Determination of eugenol in whole tobacco: T-314

1.1

This method is to be used for routine analysis of eugenol without the need for derivatization. It is applicable to whole tobacco in tobacco products by reversed phase High Performance Liquid Chromatography (HPLC) with UV detection.

2.1

Health Canada Official Method T-115. Determination of Tar, Water, Nicotine and Carbon Monoxide in Mainstream Tobacco Smoke, 2016.

2.2

Health Canada Official Method T-402. Preparation of Sample for Testing of Cigarettes, Tobacco Sticks, Cigarette Tobacco, Cigars, Little Cigars, Kreteks, Bidis, Leaf, Pipe and Smokeless Tobacco, 2016.

2.3

International Organization for Standardization, ISO 8243 Cigarettes - Sampling. 2013.

2.4

International Organization for Standardization, ISO 15592-1 Fine-Cut tobacco and smoking articles made from it - Methods of sampling, conditioning and analysis - Part 1: Sampling. 2001.

3.1

Refer to T-301 for definitions of terms used in this document.

4.1

The sample is accurately weighed into a culture tube equipped with a screw cap and ethanol is added.

4.2

The tube is sealed and the tobacco is extracted.

4.3

An aliquot is syringe-filtered into an amber autosampler vial and analyzed by High Performance Liquid Chromatograph (HPLC) with UV detection.

4.4

Eugenol in whole tobacco is quantified by external standard calibration procedures where the relative response of the samples is compared against a multi-point calibration.

5.1

Batch processor, Robot Coupe RS1 2V or equivalent.

5.2

Sonicator.

5.3

Bottletop dispenser, 10-50 mL.

5.4

Analytical balance measuring to at least 4 decimal places.

5.5

Centrifuge.

5.6

Vortex.

5.7

Volumetric flasks, 10 and 100 mL, amber Class A.

5.8

Glass graduated measuring cylinder, 50 mL.

5.9

Screw-top glass culture/centrifuge tubes, 200 × 25 mm.

5.10

White polypropylene caps without liners.

5.11

Micropipettes, 10-5000 μL or equivalent.

5.12

Pipettes, Class A, 2 mL, 5 mL, 50 mL.

5.13

Syringe filter, 0.45 μm PVDF.

5.14

Disposable 5 mL syringes.

5.15

Disposable glass Pasteur pipettes.

5.16

Glass filtering funnel.

5.17

Parafilm^® or equivalent.

5.18

Autosampler vials with screw caps and Teflon-lined septa.

5.19

Shaker bath.

5.20

High Performance Liquid Chromatography System with:

5.20.1

UV detector.

5.20.2

RP 18e column or equivalent.

5.20.3

Disposable guard column.

6.1

All reagents shall be at least analytical reagent grade.

6.2

Ethanol - [67-17-5] HPLC grade.

6.3

Eugenol - [97-53-0] > 99 % purity.

6.4

Helium - [7440-59-7] (UHP).

6.5

Isopropanol - [67-63-0].

6.6

Methanol - [67-56-1].

6.7

Water, Type I (as outlined in ASTM D1193, Table 1: Processes for Reagent Water Production, Note A).

7.1

Clean and dry glassware in a manner to ensure that contamination from residues on glassware does not occur.

8.1

Prepare a primary eugenol stock solution (2.0 mg/ml) by accurately weighing 200 mg of pure eugenol into a 100 mL volumetric flask and diluting to the mark with ethanol.
□ □ □ □ □
WORK INSTRUCTIONS:
a - In the eugenol method, what kind of syringe filter is specified?
b - Continue the eugenol method from the point where it stops.

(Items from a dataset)
□ □ □ □ □
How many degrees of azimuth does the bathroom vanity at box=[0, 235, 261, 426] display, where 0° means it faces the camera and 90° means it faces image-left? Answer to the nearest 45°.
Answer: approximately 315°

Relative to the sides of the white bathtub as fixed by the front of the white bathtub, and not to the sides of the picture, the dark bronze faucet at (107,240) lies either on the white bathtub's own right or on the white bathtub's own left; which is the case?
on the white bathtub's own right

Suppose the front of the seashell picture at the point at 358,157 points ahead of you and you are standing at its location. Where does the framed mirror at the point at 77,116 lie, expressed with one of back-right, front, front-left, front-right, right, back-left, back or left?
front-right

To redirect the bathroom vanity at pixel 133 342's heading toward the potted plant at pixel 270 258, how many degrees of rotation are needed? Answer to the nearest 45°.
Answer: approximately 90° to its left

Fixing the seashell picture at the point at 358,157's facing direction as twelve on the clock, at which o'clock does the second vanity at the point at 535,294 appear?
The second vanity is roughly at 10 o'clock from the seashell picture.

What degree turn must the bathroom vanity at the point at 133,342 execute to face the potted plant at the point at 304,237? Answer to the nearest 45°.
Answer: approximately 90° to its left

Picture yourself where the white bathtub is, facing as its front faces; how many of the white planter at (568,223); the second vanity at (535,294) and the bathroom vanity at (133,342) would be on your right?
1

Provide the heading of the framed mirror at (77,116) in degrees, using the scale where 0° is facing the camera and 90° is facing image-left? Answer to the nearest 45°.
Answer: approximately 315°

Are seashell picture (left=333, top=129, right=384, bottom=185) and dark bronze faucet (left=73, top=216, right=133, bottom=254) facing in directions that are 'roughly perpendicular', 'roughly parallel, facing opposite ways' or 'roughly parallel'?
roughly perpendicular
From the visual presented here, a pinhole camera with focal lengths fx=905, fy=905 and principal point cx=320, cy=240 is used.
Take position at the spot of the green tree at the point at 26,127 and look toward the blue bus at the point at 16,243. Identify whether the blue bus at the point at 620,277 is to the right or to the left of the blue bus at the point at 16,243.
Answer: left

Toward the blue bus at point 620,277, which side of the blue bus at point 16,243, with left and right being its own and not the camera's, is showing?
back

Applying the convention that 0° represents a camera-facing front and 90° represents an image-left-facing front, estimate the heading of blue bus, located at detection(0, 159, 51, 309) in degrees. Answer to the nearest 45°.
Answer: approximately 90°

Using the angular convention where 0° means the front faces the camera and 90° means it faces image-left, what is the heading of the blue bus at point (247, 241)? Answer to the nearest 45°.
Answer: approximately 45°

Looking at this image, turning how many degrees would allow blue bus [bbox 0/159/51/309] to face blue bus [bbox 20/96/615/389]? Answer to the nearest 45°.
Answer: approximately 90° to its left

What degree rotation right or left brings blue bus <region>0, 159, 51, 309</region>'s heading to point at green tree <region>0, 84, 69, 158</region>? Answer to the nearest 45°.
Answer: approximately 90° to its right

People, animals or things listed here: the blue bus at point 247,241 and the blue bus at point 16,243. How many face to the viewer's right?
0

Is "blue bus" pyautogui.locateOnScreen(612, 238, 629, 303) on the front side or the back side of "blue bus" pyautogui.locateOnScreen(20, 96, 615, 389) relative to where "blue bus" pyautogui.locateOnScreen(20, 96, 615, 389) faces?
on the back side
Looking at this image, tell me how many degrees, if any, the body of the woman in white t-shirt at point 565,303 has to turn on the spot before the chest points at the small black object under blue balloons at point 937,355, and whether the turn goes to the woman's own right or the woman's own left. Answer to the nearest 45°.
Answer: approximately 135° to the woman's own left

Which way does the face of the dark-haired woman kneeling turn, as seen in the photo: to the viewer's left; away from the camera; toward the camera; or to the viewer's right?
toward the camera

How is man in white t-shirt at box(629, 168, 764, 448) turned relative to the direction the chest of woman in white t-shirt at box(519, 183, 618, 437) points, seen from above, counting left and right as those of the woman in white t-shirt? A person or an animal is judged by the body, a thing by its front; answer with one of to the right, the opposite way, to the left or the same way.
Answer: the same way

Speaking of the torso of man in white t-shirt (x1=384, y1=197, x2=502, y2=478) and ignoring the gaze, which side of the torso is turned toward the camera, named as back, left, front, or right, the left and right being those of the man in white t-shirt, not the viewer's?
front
□ □ □ □ □
ANSWER SECTION:
a - A 0.45 μm PVDF syringe filter.

b -
8.2

Prepare working standards in the range (2-1000 μg/ml) from the primary eugenol stock solution by dilution (0.01-5000 μL) to 10 mL with ethanol. (See appendix 1, table 1.)

8.3

Transfer to amber autosampler vials. Rinse vials first and then fill to minimize head space.

8.4

Store vials at 4 °C, protected from light, until analyzed.

8.5

Prepare eugenol calibration standards fresh every 5 days.

9.1

The sampling of cigarettes for the purpose of testing shall be in accord with ISO 8243.

9.2

The sampling of kreteks, little cigar, bidis, tobacco sticks for the purpose of testing shall be in accord with ISO 8243, but modified such that the term "cigarette" is substituted with "kreteks", "little cigars", "bidis" or "tobacco sticks", whereby the term "carton" is equivalent to 200 units.

9.3

The sampling of cigars for the purpose of testing shall be in accord ISO 8243, but modified such that the term "cigarette" is substituted with "cigar", whereby 200 units of cigarette is equivalent to 200 grams of cigar.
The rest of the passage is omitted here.